Monumental cemetery: A monumental cemetery is the traditional style of cemetery where headstones or other monuments made of marble or granite rise vertically above the ground.  There are countless different types of designs for headstones, ranging from very simple to large and complex.

Lawn cemetery: A lawn cemetery is where each grave is marked with a small commemorative plaque that is placed horizontally at the head of the grave at ground-level.  Families can still be involved in the design and the information contained on the plaque, however in most cases the plaques are a standard design. 

Natural cemeteries: Natural cemeteries, also known as eco-cemeteries or green cemeteries is a new style of cemetery set aside for natural burials.  Natural burials are motivated by the desire to be environmentally conscience, although natural burials can be performed at any type of cemetery, they are usually done in a natural woodland area.  Conventional markings such as headstones are generally replaced with a tree or a bush or a placement of a natural rock. 

Burial FAQ

What is opening and closing and why is it so expensive?
Opening and closing fees can include up to and beyond 50 separate services provided by the cemetery.  Typically, the opening and closing fee include administration and permanent record keeping (determining ownership, obtaining permission and the completion of other documentation which may be required, entering the interment particulars in the interment register, maintaining all legal files); opening and closing the grave (locating the grave and laying out the boundaries, excavating and filling the interment space); installation and removal of the lowering device; placement and removal of artificial grass dressing and coco-matting at the grave site, leveling, tamping, re-grading and sodding the grave site and leveling and re-sodding the grave if the earth settles. 

Can we dig our own grave to avoid the charge for opening and closing?
The actual opening and closing of the grave is just one component of the opening and closing fee.  Due to safety issues which arise around the use of machinery on cemetery property and the protection of other gravesites, the actual opening and closing of the grave is conducted by cemetery grounds personnel only.
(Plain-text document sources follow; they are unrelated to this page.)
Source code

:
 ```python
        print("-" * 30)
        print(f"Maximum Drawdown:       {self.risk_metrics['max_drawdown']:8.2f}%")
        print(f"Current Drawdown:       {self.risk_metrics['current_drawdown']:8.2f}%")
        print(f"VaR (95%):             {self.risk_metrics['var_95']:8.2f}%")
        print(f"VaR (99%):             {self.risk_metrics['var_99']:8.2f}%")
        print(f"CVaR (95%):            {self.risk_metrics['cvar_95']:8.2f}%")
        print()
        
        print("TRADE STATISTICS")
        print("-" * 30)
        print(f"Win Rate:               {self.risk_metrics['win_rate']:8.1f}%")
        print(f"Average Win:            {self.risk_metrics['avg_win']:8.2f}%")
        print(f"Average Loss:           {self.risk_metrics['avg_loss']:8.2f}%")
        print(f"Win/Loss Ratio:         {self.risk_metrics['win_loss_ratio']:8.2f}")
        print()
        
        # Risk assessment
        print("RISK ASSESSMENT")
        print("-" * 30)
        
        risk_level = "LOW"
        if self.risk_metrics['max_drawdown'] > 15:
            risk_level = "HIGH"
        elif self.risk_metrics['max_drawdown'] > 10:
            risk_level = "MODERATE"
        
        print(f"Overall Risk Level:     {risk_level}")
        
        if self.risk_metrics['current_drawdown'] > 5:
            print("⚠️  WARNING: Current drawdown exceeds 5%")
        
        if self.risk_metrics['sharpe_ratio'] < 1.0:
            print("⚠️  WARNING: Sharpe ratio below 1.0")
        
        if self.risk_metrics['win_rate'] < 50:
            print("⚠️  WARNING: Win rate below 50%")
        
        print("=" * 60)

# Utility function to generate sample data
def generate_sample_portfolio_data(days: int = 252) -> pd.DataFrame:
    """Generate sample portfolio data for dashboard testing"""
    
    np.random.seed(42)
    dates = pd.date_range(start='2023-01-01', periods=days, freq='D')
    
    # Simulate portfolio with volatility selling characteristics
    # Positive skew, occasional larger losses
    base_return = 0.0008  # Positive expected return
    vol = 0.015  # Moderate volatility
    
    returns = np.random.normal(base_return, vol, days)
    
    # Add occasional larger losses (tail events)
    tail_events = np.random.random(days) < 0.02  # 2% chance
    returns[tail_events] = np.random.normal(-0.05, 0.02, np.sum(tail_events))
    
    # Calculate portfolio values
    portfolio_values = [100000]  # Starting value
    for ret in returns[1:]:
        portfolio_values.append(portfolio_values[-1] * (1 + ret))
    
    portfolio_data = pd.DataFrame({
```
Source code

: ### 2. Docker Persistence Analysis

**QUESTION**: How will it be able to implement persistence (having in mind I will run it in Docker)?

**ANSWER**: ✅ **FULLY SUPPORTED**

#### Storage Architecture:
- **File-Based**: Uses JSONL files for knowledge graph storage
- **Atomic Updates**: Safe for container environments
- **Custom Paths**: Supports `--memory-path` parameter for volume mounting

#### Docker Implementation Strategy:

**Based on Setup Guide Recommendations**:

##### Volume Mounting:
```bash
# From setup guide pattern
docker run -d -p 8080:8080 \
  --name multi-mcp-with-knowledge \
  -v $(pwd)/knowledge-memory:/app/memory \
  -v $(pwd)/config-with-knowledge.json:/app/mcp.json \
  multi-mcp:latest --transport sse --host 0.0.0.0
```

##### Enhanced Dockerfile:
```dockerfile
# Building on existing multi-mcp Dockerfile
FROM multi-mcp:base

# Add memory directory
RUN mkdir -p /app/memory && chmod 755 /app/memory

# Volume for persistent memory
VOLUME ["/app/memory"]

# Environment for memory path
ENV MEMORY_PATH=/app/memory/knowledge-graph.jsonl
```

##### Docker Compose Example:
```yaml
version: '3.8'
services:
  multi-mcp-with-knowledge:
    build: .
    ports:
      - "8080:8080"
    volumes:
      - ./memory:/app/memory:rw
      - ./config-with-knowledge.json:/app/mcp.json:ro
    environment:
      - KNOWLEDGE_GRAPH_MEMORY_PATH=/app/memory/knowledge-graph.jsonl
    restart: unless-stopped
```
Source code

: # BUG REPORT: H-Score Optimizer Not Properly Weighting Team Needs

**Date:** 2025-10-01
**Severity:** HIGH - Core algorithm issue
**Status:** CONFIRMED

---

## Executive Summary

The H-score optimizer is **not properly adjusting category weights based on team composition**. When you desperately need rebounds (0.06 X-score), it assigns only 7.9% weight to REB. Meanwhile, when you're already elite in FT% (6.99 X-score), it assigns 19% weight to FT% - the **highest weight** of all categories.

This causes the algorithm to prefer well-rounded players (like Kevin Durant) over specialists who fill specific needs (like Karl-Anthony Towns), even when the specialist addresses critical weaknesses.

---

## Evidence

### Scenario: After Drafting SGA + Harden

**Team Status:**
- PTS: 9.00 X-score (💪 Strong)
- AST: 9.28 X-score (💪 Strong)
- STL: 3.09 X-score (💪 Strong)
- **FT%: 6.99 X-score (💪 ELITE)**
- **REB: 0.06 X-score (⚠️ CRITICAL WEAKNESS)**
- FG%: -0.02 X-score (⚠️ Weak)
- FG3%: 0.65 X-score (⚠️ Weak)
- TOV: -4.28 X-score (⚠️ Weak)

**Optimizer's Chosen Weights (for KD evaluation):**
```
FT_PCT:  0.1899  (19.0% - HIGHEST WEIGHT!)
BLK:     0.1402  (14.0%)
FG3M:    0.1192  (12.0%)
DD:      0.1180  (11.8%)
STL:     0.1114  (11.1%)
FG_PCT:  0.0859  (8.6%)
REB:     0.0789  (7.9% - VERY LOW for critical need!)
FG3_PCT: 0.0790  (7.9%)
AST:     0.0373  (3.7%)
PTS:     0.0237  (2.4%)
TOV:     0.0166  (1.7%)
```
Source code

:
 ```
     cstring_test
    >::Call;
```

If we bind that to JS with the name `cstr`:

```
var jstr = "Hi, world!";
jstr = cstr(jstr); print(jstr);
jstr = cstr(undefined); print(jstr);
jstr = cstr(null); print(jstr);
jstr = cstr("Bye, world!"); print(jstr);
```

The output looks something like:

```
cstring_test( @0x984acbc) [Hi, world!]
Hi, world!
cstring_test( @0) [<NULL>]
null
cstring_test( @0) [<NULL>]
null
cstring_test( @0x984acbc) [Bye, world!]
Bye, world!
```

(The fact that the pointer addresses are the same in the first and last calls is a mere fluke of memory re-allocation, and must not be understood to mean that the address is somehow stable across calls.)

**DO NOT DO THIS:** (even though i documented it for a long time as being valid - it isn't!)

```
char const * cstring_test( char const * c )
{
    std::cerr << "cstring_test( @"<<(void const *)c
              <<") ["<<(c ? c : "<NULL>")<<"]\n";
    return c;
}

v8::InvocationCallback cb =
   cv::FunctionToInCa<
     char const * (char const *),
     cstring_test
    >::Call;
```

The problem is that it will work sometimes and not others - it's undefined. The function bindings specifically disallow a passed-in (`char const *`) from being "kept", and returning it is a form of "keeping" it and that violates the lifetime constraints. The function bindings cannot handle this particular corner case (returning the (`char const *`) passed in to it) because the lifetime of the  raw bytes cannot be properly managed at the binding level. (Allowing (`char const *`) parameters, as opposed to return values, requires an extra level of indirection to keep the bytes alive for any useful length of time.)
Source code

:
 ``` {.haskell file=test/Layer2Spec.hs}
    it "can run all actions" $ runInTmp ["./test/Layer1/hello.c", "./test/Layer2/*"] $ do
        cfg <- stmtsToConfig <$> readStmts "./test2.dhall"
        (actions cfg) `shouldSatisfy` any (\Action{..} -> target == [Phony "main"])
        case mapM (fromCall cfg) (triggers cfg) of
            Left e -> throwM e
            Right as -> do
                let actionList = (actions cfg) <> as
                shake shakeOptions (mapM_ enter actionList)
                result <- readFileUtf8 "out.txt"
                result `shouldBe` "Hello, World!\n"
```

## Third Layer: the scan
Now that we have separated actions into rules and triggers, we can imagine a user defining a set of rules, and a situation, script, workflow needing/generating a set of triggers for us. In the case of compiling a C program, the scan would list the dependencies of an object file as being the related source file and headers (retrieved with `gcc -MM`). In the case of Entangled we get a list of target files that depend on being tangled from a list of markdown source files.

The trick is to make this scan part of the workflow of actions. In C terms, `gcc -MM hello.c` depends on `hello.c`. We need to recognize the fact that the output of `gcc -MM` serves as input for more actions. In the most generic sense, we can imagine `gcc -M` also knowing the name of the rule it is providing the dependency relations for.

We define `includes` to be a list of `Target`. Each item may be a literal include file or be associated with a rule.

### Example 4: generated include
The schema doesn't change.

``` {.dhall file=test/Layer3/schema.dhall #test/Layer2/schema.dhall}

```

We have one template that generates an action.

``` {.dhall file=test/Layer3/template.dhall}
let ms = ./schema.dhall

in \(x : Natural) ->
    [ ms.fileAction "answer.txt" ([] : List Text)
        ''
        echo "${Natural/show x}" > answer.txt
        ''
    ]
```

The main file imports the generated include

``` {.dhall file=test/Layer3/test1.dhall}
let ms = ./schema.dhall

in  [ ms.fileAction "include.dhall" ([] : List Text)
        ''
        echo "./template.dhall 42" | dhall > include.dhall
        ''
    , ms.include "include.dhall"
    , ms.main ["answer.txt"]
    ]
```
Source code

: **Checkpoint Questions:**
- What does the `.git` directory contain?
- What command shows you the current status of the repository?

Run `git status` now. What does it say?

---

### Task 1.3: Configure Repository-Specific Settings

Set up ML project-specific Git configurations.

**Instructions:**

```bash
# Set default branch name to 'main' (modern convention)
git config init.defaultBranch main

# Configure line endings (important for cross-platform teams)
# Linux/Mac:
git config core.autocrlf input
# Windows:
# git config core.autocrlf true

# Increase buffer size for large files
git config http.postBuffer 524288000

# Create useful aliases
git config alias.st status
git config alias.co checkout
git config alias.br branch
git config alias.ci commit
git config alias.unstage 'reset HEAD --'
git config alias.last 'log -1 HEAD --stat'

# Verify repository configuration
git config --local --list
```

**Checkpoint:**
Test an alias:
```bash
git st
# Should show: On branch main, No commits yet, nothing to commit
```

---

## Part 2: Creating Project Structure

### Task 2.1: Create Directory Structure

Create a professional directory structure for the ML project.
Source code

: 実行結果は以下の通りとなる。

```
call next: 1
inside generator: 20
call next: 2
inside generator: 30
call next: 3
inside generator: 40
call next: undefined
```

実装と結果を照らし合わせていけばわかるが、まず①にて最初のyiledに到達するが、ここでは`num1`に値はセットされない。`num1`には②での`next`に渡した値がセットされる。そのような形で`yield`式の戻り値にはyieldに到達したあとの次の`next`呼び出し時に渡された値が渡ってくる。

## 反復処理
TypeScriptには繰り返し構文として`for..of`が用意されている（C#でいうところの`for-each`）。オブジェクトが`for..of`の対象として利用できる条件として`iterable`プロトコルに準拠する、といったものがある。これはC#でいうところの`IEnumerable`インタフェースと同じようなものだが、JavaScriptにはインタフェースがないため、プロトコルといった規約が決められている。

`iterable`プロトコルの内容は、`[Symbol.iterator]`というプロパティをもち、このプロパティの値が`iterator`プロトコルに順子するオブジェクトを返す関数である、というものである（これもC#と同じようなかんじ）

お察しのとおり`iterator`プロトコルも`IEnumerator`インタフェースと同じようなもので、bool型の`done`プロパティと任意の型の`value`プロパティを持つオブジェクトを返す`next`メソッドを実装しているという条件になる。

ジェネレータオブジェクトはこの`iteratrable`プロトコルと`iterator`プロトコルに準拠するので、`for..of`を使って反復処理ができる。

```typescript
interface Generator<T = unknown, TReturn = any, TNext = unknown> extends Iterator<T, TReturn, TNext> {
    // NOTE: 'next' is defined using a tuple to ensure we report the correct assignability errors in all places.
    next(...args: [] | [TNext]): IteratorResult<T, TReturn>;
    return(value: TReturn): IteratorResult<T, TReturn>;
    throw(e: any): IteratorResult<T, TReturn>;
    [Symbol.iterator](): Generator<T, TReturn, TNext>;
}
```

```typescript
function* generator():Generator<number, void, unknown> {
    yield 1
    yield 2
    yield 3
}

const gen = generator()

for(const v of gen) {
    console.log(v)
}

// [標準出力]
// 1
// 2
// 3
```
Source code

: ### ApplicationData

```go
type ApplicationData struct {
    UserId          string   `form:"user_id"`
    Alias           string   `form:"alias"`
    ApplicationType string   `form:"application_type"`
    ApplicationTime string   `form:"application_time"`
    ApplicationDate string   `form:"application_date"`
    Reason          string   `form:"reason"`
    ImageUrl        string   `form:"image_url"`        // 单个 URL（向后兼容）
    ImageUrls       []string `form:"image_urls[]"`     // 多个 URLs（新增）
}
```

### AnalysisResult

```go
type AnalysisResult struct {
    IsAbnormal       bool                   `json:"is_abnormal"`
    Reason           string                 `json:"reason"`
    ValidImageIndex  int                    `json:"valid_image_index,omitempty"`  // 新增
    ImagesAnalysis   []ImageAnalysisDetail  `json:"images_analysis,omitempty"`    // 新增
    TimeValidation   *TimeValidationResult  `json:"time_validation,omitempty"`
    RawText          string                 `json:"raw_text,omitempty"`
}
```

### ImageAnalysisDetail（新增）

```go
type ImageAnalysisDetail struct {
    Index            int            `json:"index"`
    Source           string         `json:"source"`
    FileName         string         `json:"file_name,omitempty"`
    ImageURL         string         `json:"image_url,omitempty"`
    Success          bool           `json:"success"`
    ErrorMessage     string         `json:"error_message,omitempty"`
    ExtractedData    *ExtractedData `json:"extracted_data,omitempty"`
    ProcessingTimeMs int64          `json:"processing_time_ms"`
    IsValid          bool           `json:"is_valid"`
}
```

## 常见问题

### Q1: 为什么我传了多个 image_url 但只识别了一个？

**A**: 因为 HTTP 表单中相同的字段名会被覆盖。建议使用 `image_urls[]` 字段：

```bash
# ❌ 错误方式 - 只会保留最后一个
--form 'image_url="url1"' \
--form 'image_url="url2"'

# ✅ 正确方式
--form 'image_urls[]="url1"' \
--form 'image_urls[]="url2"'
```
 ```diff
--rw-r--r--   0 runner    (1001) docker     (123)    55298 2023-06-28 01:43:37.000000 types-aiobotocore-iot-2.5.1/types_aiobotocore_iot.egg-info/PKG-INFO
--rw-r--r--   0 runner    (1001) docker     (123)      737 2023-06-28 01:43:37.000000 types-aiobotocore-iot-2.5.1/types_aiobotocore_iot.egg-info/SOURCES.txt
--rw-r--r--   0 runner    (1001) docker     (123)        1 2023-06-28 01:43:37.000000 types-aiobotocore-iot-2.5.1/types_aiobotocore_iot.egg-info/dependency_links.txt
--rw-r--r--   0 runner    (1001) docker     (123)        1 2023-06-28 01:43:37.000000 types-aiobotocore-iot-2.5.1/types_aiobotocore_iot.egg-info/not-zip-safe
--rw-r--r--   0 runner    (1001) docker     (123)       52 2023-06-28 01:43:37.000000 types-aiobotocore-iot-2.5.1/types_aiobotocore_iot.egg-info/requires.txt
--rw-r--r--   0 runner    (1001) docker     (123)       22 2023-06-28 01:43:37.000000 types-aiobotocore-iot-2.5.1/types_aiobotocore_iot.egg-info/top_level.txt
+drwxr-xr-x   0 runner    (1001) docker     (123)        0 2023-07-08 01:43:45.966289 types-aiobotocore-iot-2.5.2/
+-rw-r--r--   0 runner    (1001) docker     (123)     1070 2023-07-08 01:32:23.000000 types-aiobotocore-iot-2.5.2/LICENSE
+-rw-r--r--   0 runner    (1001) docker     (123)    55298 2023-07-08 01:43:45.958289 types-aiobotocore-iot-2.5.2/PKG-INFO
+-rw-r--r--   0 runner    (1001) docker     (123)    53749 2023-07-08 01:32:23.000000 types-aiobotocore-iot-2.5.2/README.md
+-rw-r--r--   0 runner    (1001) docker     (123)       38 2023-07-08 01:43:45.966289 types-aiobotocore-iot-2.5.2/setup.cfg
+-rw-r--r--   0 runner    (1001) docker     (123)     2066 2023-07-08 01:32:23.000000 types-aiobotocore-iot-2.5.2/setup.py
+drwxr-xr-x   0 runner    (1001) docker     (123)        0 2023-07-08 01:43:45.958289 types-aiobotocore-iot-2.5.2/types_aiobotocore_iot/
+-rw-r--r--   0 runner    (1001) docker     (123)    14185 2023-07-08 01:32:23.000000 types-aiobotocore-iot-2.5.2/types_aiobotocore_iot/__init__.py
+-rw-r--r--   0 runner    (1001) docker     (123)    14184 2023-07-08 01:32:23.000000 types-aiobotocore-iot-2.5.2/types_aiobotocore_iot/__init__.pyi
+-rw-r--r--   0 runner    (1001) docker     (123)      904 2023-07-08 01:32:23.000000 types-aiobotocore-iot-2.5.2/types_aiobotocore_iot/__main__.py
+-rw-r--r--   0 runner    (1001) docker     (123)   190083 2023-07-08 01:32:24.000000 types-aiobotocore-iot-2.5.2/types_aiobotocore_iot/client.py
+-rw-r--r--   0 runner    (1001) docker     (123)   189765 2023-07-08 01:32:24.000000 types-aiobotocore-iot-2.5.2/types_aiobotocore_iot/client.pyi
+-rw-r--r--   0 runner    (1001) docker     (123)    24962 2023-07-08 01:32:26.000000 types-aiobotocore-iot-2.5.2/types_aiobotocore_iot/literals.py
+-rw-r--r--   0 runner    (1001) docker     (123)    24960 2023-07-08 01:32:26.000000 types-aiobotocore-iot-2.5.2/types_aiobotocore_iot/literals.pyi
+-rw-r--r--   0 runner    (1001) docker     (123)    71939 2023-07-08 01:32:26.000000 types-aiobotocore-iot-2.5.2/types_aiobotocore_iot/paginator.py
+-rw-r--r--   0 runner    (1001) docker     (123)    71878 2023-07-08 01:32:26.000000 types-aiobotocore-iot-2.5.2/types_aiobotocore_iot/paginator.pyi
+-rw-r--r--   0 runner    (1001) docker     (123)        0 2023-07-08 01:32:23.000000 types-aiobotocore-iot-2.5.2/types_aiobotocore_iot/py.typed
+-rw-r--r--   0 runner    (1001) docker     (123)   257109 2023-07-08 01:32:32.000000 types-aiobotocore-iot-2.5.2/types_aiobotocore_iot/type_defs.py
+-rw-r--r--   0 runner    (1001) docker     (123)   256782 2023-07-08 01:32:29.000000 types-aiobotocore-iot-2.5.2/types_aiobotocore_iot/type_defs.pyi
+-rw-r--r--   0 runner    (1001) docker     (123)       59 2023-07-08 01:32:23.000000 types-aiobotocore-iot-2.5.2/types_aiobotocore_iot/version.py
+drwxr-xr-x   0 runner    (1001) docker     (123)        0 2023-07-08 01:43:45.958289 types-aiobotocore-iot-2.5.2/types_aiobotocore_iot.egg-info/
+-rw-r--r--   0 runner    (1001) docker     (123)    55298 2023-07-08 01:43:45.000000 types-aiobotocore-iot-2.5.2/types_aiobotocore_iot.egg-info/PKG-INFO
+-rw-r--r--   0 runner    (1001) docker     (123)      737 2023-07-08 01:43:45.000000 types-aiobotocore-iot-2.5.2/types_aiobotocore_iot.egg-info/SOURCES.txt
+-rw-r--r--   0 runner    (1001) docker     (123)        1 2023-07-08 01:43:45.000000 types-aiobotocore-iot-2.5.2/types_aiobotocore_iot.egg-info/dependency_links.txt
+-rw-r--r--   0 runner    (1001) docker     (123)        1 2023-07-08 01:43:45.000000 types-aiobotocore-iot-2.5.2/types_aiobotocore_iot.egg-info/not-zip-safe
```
Why is having a place to visit so important?
To remember and to be remembered are natural human needs.  A permanent memorial in a cemetery provides a focal point for remembrance and memorializing the deceased.  Throughout human history, memorialization of the dead has been a key component of almost every culture.  Psychologists say that remembrance practices, from the funeral or memorial service to permanent memorialization, serve an important emotional function for survivors by helping them bring closure and allowing the healing process to begin.  Providing a permanent resting place for the deceased is a dignified treatment for a loved one’s mortal remains, which fulfills the natural human desire for memorialization.

What happens when a cemetery runs out of land?
When a cemetery runs out of land, it will continue to operate and serve the community.

In a hundred years will this cemetery still be there?
We think of cemetery lands as being in perpetuity.  There are cemeteries throughout the world that have been in existence for hundreds of years.

How soon after or how long after a death must an individual be buried?
It says in Deuteronomy 21:23 " His body shall not remain all night. Thou shall surely bury him the same day." The underlying theme throughout the burial and mourning process is respect to the deceased. Man in made in the image of God and should be treated with honor and dignity even in death. There are times that it is appropriate to postpone the funeral, only if the reason is to honor the deceased. If there are family members coming from far who's presence would honor the deceased, or if the Rabbi cannot make it at that time. One should also postpone the burial for legal matters.  

Must I purchase a grave liner?
Grave liners are concrete liners that go into the grave and are required by most cemeteries in South Florida due to the high water table.